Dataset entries
+ + + +

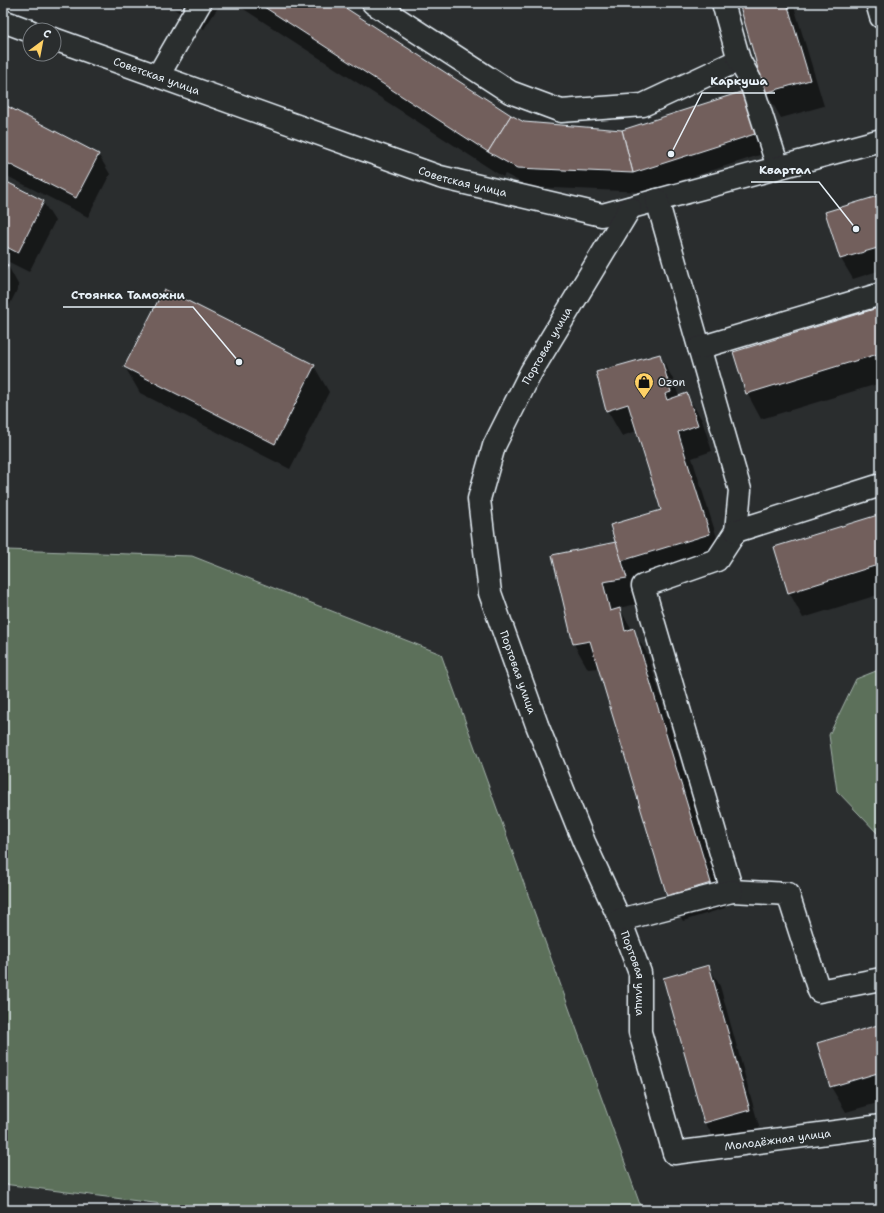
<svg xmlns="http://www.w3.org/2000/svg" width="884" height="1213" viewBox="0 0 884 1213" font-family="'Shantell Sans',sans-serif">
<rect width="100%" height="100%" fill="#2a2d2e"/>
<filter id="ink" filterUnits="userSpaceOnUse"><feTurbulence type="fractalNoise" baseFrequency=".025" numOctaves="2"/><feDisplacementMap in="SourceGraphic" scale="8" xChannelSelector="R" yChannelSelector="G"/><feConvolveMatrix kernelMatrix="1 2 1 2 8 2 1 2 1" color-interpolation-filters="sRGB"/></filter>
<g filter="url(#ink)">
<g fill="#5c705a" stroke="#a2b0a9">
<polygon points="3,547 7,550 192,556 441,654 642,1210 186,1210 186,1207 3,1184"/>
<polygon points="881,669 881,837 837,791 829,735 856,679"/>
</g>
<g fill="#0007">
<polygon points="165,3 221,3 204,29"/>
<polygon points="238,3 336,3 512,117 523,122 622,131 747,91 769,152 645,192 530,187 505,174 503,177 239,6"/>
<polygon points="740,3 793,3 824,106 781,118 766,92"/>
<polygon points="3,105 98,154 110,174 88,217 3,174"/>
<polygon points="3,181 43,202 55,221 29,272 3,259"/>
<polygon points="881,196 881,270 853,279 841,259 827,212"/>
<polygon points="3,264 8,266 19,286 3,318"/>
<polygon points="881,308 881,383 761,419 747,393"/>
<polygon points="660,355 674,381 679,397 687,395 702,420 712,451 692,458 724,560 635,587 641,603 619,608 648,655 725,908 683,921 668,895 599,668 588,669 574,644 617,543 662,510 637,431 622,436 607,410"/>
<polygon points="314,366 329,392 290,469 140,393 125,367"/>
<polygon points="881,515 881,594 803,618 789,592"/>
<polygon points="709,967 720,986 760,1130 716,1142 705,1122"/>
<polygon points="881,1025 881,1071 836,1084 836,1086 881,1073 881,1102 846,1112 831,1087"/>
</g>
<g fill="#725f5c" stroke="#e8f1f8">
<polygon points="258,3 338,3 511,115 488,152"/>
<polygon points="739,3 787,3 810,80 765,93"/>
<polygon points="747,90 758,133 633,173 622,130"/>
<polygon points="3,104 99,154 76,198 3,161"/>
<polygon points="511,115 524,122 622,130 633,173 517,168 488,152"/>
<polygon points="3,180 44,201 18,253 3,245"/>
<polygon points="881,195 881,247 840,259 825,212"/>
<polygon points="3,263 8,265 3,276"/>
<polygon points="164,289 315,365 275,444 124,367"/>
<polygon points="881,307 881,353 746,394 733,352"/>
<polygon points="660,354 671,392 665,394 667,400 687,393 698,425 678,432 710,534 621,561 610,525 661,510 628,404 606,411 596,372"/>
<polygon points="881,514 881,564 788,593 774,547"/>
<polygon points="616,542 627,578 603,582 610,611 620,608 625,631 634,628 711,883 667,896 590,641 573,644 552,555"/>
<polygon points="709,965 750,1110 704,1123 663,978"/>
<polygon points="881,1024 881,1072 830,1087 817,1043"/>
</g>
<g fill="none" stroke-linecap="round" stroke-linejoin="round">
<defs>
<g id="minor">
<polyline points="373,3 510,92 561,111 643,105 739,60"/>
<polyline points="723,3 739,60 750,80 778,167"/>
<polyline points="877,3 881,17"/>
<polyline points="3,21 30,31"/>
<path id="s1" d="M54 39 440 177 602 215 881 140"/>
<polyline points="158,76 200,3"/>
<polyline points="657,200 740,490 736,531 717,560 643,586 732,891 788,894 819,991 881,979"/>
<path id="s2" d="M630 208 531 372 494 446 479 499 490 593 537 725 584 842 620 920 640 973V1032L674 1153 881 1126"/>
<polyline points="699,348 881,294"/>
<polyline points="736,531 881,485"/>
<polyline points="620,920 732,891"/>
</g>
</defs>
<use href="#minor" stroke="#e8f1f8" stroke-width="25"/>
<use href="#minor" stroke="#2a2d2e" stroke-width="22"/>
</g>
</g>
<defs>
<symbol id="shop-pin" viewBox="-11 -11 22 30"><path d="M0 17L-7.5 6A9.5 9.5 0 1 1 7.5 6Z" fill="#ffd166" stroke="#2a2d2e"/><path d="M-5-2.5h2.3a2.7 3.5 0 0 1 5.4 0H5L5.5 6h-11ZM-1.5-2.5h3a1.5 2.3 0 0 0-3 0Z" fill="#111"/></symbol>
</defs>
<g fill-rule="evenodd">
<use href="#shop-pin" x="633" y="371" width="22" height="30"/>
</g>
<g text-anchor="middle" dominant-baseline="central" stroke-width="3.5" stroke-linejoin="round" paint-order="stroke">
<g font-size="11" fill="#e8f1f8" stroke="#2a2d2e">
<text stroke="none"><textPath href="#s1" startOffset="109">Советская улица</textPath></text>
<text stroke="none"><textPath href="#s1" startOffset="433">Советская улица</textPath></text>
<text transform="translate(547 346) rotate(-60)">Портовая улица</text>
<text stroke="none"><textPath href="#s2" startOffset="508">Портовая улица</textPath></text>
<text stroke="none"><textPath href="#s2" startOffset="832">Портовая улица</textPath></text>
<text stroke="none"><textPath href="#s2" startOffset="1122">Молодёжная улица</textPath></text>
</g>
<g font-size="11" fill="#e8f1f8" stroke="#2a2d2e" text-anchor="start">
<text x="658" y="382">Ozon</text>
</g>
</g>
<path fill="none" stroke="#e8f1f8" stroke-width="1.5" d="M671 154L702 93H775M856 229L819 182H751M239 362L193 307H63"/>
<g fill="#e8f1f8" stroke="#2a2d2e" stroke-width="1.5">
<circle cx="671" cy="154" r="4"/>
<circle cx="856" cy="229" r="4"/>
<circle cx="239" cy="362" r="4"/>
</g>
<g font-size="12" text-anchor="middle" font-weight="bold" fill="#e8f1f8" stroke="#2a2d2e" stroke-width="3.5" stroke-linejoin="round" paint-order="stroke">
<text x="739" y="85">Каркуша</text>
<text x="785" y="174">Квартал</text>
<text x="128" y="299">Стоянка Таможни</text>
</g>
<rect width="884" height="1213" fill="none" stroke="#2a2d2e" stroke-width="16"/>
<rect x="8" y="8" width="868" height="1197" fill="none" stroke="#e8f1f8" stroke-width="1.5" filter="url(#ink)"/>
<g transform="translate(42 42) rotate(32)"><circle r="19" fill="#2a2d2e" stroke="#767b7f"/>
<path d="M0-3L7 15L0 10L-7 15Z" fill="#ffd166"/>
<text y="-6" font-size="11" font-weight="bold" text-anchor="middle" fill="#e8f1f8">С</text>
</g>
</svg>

+ + + +

### Work required
Copy the records exactly as they appear, leaving every picture out.

### Finished task
<svg xmlns="http://www.w3.org/2000/svg" width="884" height="1213" viewBox="0 0 884 1213" font-family="'Shantell Sans',sans-serif">
<rect width="100%" height="100%" fill="#2a2d2e"/>
<filter id="ink" filterUnits="userSpaceOnUse"><feTurbulence type="fractalNoise" baseFrequency=".025" numOctaves="2"/><feDisplacementMap in="SourceGraphic" scale="8" xChannelSelector="R" yChannelSelector="G"/><feConvolveMatrix kernelMatrix="1 2 1 2 8 2 1 2 1" color-interpolation-filters="sRGB"/></filter>
<g filter="url(#ink)">
<g fill="#5c705a" stroke="#a2b0a9">
<polygon points="3,547 7,550 192,556 441,654 642,1210 186,1210 186,1207 3,1184"/>
<polygon points="881,669 881,837 837,791 829,735 856,679"/>
</g>
<g fill="#0007">
<polygon points="165,3 221,3 204,29"/>
<polygon points="238,3 336,3 512,117 523,122 622,131 747,91 769,152 645,192 530,187 505,174 503,177 239,6"/>
<polygon points="740,3 793,3 824,106 781,118 766,92"/>
<polygon points="3,105 98,154 110,174 88,217 3,174"/>
<polygon points="3,181 43,202 55,221 29,272 3,259"/>
<polygon points="881,196 881,270 853,279 841,259 827,212"/>
<polygon points="3,264 8,266 19,286 3,318"/>
<polygon points="881,308 881,383 761,419 747,393"/>
<polygon points="660,355 674,381 679,397 687,395 702,420 712,451 692,458 724,560 635,587 641,603 619,608 648,655 725,908 683,921 668,895 599,668 588,669 574,644 617,543 662,510 637,431 622,436 607,410"/>
<polygon points="314,366 329,392 290,469 140,393 125,367"/>
<polygon points="881,515 881,594 803,618 789,592"/>
<polygon points="709,967 720,986 760,1130 716,1142 705,1122"/>
<polygon points="881,1025 881,1071 836,1084 836,1086 881,1073 881,1102 846,1112 831,1087"/>
</g>
<g fill="#725f5c" stroke="#e8f1f8">
<polygon points="258,3 338,3 511,115 488,152"/>
<polygon points="739,3 787,3 810,80 765,93"/>
<polygon points="747,90 758,133 633,173 622,130"/>
<polygon points="3,104 99,154 76,198 3,161"/>
<polygon points="511,115 524,122 622,130 633,173 517,168 488,152"/>
<polygon points="3,180 44,201 18,253 3,245"/>
<polygon points="881,195 881,247 840,259 825,212"/>
<polygon points="3,263 8,265 3,276"/>
<polygon points="164,289 315,365 275,444 124,367"/>
<polygon points="881,307 881,353 746,394 733,352"/>
<polygon points="660,354 671,392 665,394 667,400 687,393 698,425 678,432 710,534 621,561 610,525 661,510 628,404 606,411 596,372"/>
<polygon points="881,514 881,564 788,593 774,547"/>
<polygon points="616,542 627,578 603,582 610,611 620,608 625,631 634,628 711,883 667,896 590,641 573,644 552,555"/>
<polygon points="709,965 750,1110 704,1123 663,978"/>
<polygon points="881,1024 881,1072 830,1087 817,1043"/>
</g>
<g fill="none" stroke-linecap="round" stroke-linejoin="round">
<defs>
<g id="minor">
<polyline points="373,3 510,92 561,111 643,105 739,60"/>
<polyline points="723,3 739,60 750,80 778,167"/>
<polyline points="877,3 881,17"/>
<polyline points="3,21 30,31"/>
<path id="s1" d="M54 39 440 177 602 215 881 140"/>
<polyline points="158,76 200,3"/>
<polyline points="657,200 740,490 736,531 717,560 643,586 732,891 788,894 819,991 881,979"/>
<path id="s2" d="M630 208 531 372 494 446 479 499 490 593 537 725 584 842 620 920 640 973V1032L674 1153 881 1126"/>
<polyline points="699,348 881,294"/>
<polyline points="736,531 881,485"/>
<polyline points="620,920 732,891"/>
</g>
</defs>
<use href="#minor" stroke="#e8f1f8" stroke-width="25"/>
<use href="#minor" stroke="#2a2d2e" stroke-width="22"/>
</g>
</g>
<defs>
<symbol id="shop-pin" viewBox="-11 -11 22 30"><path d="M0 17L-7.5 6A9.5 9.5 0 1 1 7.5 6Z" fill="#ffd166" stroke="#2a2d2e"/><path d="M-5-2.5h2.3a2.7 3.5 0 0 1 5.4 0H5L5.5 6h-11ZM-1.5-2.5h3a1.5 2.3 0 0 0-3 0Z" fill="#111"/></symbol>
</defs>
<g fill-rule="evenodd">
<use href="#shop-pin" x="633" y="371" width="22" height="30"/>
</g>
<g text-anchor="middle" dominant-baseline="central" stroke-width="3.5" stroke-linejoin="round" paint-order="stroke">
<g font-size="11" fill="#e8f1f8" stroke="#2a2d2e">
<text stroke="none"><textPath href="#s1" startOffset="109">Советская улица</textPath></text>
<text stroke="none"><textPath href="#s1" startOffset="433">Советская улица</textPath></text>
<text transform="translate(547 346) rotate(-60)">Портовая улица</text>
<text stroke="none"><textPath href="#s2" startOffset="508">Портовая улица</textPath></text>
<text stroke="none"><textPath href="#s2" startOffset="832">Портовая улица</textPath></text>
<text stroke="none"><textPath href="#s2" startOffset="1122">Молодёжная улица</textPath></text>
</g>
<g font-size="11" fill="#e8f1f8" stroke="#2a2d2e" text-anchor="start">
<text x="658" y="382">Ozon</text>
</g>
</g>
<path fill="none" stroke="#e8f1f8" stroke-width="1.5" d="M671 154L702 93H775M856 229L819 182H751M239 362L193 307H63"/>
<g fill="#e8f1f8" stroke="#2a2d2e" stroke-width="1.5">
<circle cx="671" cy="154" r="4"/>
<circle cx="856" cy="229" r="4"/>
<circle cx="239" cy="362" r="4"/>
</g>
<g font-size="12" text-anchor="middle" font-weight="bold" fill="#e8f1f8" stroke="#2a2d2e" stroke-width="3.5" stroke-linejoin="round" paint-order="stroke">
<text x="739" y="85">Каркуша</text>
<text x="785" y="174">Квартал</text>
<text x="128" y="299">Стоянка Таможни</text>
</g>
<rect width="884" height="1213" fill="none" stroke="#2a2d2e" stroke-width="16"/>
<rect x="8" y="8" width="868" height="1197" fill="none" stroke="#e8f1f8" stroke-width="1.5" filter="url(#ink)"/>
<g transform="translate(42 42) rotate(32)"><circle r="19" fill="#2a2d2e" stroke="#767b7f"/>
<path d="M0-3L7 15L0 10L-7 15Z" fill="#ffd166"/>
<text y="-6" font-size="11" font-weight="bold" text-anchor="middle" fill="#e8f1f8">С</text>
</g>
</svg>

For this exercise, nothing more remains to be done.